Formula used: In this solution we will be using the following formulae;
\[{a_c} = {\dot \theta ^2}R\] where \[{a_c}\] is the centripetal acceleration of a body circulating about a point, \[\dot \theta \] is the angular velocity of the body, and \[R\] is the radius of the circular path.
\[{a_t} = \ddot \theta R\] where \[{a_t}\] is the tangential or transverse acceleration of a circulating body, and \[\ddot \theta \] is the angular acceleration of the body.
\[F = ma\] where \[F\] is force exerted on a body, \[m\] is mass, and \[a\] acceleration of a body

Complete Step-by-Step solution:
To find the centripetal force, we shall first calculate the centripetal acceleration of the ball, at the given instant.

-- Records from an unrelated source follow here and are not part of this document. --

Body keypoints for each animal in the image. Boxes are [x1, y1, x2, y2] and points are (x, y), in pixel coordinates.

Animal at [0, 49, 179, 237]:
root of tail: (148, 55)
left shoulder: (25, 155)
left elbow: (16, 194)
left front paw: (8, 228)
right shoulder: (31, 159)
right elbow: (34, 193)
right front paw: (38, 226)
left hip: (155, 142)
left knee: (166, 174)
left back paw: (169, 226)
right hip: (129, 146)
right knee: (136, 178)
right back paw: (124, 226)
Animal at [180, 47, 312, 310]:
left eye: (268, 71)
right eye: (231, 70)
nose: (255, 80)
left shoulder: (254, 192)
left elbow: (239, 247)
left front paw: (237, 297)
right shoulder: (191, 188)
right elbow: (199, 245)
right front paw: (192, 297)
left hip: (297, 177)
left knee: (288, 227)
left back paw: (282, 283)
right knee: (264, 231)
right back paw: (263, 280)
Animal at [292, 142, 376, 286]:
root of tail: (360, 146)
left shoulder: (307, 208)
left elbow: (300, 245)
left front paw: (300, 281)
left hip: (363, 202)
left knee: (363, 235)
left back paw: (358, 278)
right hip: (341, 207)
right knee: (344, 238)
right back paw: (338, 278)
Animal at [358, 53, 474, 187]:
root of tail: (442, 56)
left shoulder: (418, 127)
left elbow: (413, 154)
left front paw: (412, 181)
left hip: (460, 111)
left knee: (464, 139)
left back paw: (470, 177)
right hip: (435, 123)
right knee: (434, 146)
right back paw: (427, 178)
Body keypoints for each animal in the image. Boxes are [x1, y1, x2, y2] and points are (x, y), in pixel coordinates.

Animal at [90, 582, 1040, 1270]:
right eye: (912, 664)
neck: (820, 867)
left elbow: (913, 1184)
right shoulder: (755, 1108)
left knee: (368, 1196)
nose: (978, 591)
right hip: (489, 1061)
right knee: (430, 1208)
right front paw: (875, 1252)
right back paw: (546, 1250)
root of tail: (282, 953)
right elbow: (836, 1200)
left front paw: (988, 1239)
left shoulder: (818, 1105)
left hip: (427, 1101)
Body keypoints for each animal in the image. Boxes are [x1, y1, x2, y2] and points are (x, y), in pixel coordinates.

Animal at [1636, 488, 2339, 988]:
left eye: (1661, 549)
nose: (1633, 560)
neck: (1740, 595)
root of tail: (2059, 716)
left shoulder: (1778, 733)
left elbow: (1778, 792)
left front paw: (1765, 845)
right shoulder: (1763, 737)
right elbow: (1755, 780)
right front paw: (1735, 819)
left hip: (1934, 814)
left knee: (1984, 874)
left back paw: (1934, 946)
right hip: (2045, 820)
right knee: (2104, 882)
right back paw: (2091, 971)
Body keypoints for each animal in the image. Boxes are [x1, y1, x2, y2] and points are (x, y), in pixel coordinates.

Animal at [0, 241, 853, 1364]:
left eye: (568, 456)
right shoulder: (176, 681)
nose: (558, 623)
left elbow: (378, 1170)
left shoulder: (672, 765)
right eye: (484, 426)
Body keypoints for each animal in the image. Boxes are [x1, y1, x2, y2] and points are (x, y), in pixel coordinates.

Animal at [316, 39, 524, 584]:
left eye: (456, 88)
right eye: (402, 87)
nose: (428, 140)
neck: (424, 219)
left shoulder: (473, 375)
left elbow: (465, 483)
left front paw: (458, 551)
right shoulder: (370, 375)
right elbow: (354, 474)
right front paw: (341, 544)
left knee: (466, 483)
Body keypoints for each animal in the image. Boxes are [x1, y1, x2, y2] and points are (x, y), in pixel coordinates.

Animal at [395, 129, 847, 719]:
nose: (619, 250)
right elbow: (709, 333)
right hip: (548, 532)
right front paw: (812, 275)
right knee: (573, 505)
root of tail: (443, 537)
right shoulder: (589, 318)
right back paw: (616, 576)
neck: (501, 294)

The centripetal acceleration can be given by
\[{a_c} = {\dot \theta ^2}R\] where \[\dot \theta \] is the angular velocity and \[R\] is the radius of the circle
Hence, by inserting known values, we have
\[{a_c} = {6^2}\left( {1.2} \right)\] (since 120 cm is \[1.2m\])
\[ \Rightarrow {a_c} = 43.2m/{s^2}\]
Hence, from newton’s second law, the centripetal force can be given as
\[F = m{a_c}\]where\[m\] is the mass of the body, hence for our ball, we have
\[F = \left( {2 \times 43.2} \right) = 86.4N\]
For the transverse force, we calculate the tangential acceleration which can be given by
\[{a_t} = \ddot \theta R\]where\[\ddot \theta \] is the angular acceleration of the body.
Inserting values from question, we have
\[{a_t} = \left( {66} \right)1.2 = 79.2m/{s^2}\]
Then the transverse force on the ball will be
\[F = m{a_t} = 2 \times 79.2\]
\[ \Rightarrow F = 158.4N\]
For part b)
The force exerted by the arm OC is transverse, and the force by DE is radial.

Note: for clarity, the force exerted by the arm OC is transverse because this is the part which hits the ball in linear motion, while the arm DE prevents it from going in linear motion but keeping around a circular path in the shape of itself.